Chen Quanguo, the Party Secretary of Xinjiang, has been orchestrating these suppressive measures since 2016, after success with similar tactics in his previous role as Party Secretary of Tibet. Nury Turkel, a Uyghur-American lawyer, has described the C.C.P’s actions as “cultural genocide,” founded on the “opportunist position” that it, like the United States, is a “victim of global terrorism.” (There have indeed been a number of uprisings, most notably the Kunming Station knife attack where three Uyghur people were officially accused of “leading and organizing a terror group” and sentenced to death.) However, people of all ethnicities have committed “terror” attacks. In any case, the threat of an attack does not give a government the right to commit systematic human rights violations.
The international community’s primary response so far has been the 41st session of the United Nations High Commissioner for Human Rights (O.H.C.H.R.), which expressed “concern” over China’s treatment of its people and reminds the C.C.P. of its “obligations” as a member of the O.H.C.H.R. This is an important first step in preventing further oppression.
However, China has a duty to uphold basic human rights for all her population. A more urgent and potent international response is needed, but this is unlikely to happen. The concentration camps are highly secretive about their whereabouts and purpose. Additionally, China is the world’s largest exporting economy. Many countries who might otherwise take further action are choosing not to, in order to avoid costly “trade wars.” Furthermore, many global brands, such as Apple and Nike, have Uyghur camp workers in their global supply chains. Modern consumer behaviour is unlikely to change on a scale that would force these brands to reassess their labour force. These factors will make responding to the concentration camps difficult.
Even if the international community decides to pressure China, it will be difficult. Diplomatic efforts with Hong Kong serve as a useful proxy: China has retaliated against the United Kingdom’s attempts at diplomacy by deciding to no longer recognize British passports as a valid form of identification for Hong Kong residents.
Nevertheless, the prevalence and brutality of these rights violations necessitate a strategy to remove the camps. Personal accounts report kidnapping, detainment without fair trial, brainwashing, withholding sustenance, and forced labour. These accounts diminish C.C.P. claims that the camps facilitate voluntary re-education programmes to combat religious extremism.

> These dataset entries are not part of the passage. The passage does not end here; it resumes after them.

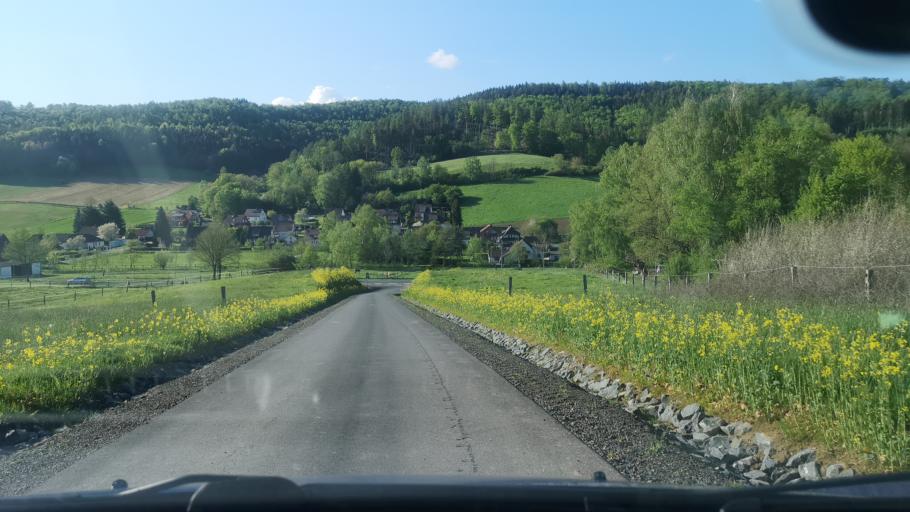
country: DE
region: Lower Saxony
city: Uslar
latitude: 51.6611
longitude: 9.7203
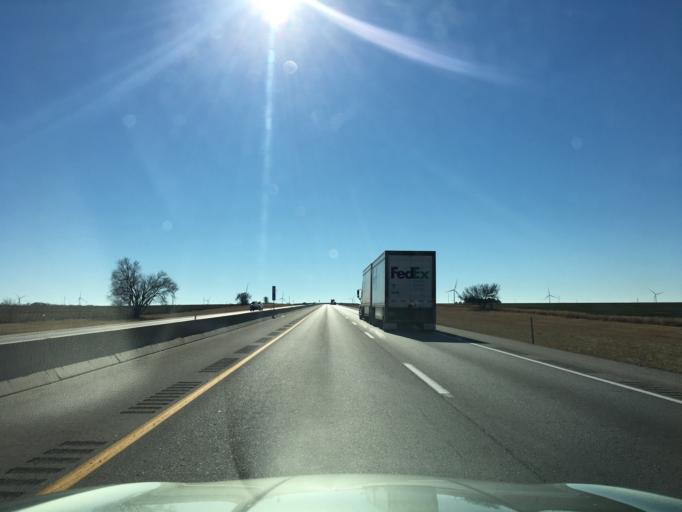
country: US
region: Kansas
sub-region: Sumner County
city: Wellington
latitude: 37.1675
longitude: -97.3396
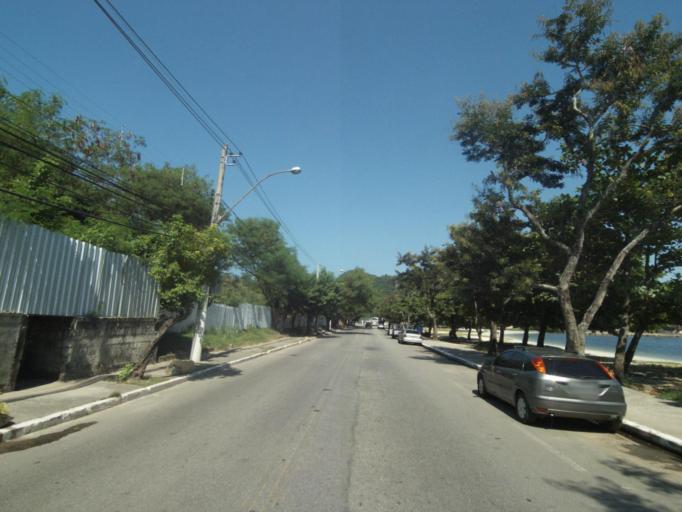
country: BR
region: Rio de Janeiro
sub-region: Niteroi
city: Niteroi
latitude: -22.9355
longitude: -43.1037
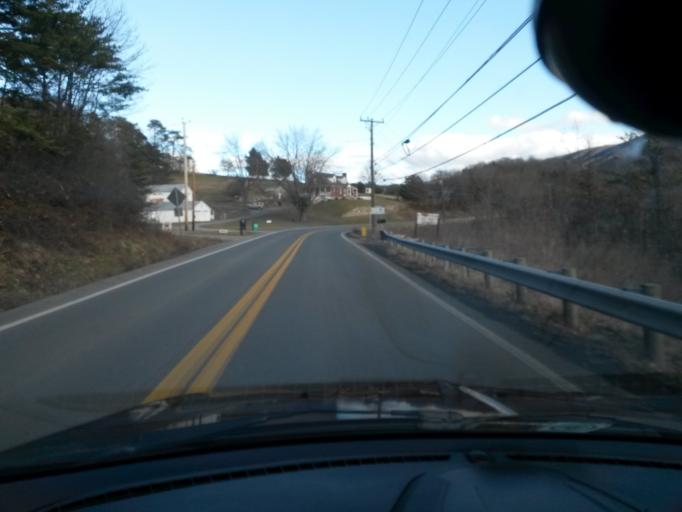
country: US
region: Virginia
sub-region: Giles County
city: Narrows
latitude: 37.3955
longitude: -80.7855
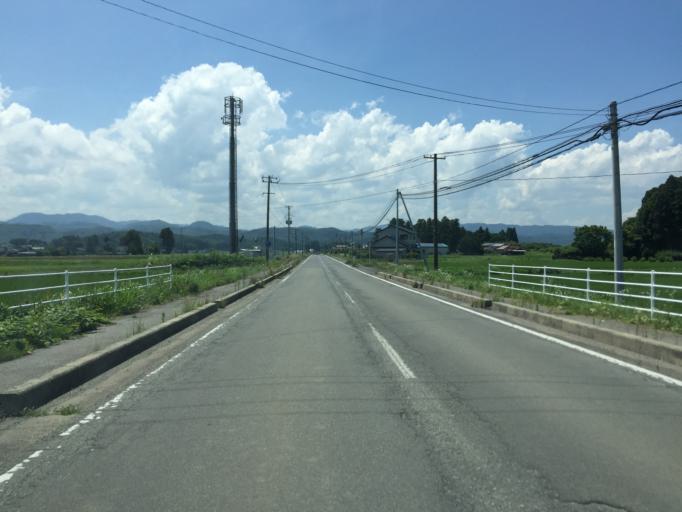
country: JP
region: Fukushima
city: Namie
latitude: 37.7122
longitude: 140.9535
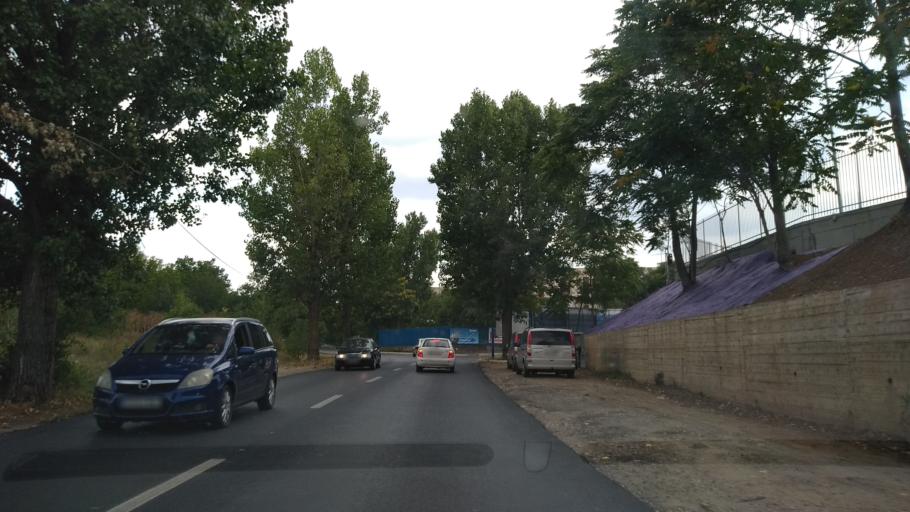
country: RO
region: Ilfov
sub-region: Comuna Popesti-Leordeni
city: Popesti-Leordeni
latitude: 44.3893
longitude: 26.1465
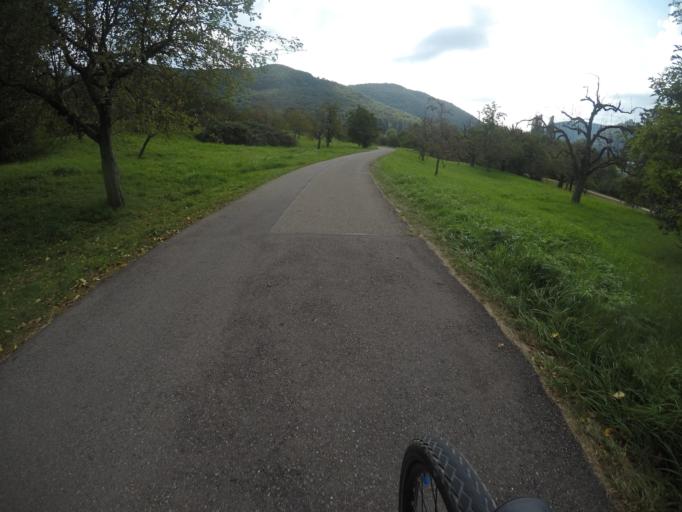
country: DE
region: Baden-Wuerttemberg
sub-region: Tuebingen Region
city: Dettingen an der Erms
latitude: 48.5146
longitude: 9.3668
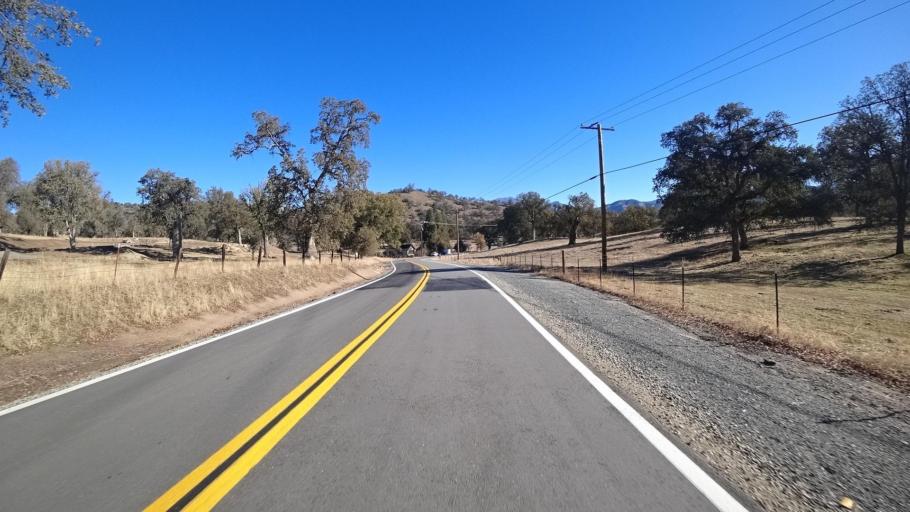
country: US
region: California
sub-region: Kern County
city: Alta Sierra
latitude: 35.7104
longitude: -118.7419
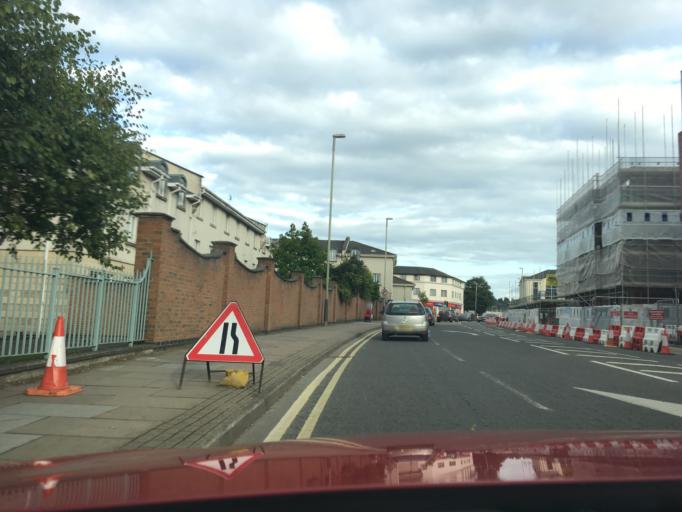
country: GB
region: England
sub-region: Gloucestershire
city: Cheltenham
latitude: 51.9022
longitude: -2.0710
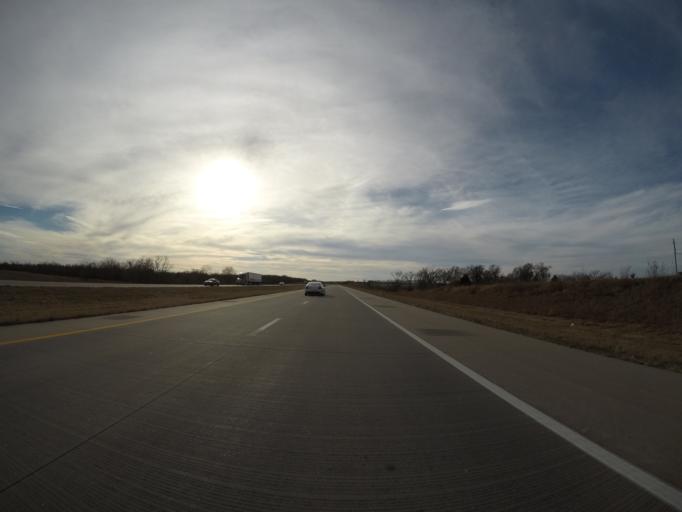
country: US
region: Kansas
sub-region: Franklin County
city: Wellsville
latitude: 38.6663
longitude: -95.1669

However, Xinjiang is a strategically important region for President Xi Jinping’s ambitions Belt and Road initiative, aimed at connecting China with Europe and Africa. Furthermore, Xinjiang has served a test site for China’s latest policing developments, like facial recognition hyper-surveillance. It is fearsome to imagine how such policing tactics might be exported along the Belt and Road initiative.
The C.C.P. is endorsing unacceptable, systematic human rights violations against the Uyghur people, and it will be very difficult to persuade Xi to change his methods. After all, under his rule, China has arguably developed into the world’s most potent economic power. Sanctions, therefore, are not a realistic option. Instead we must keep faith in our international institutions’ ability to probe, at a time when tensions with China are high.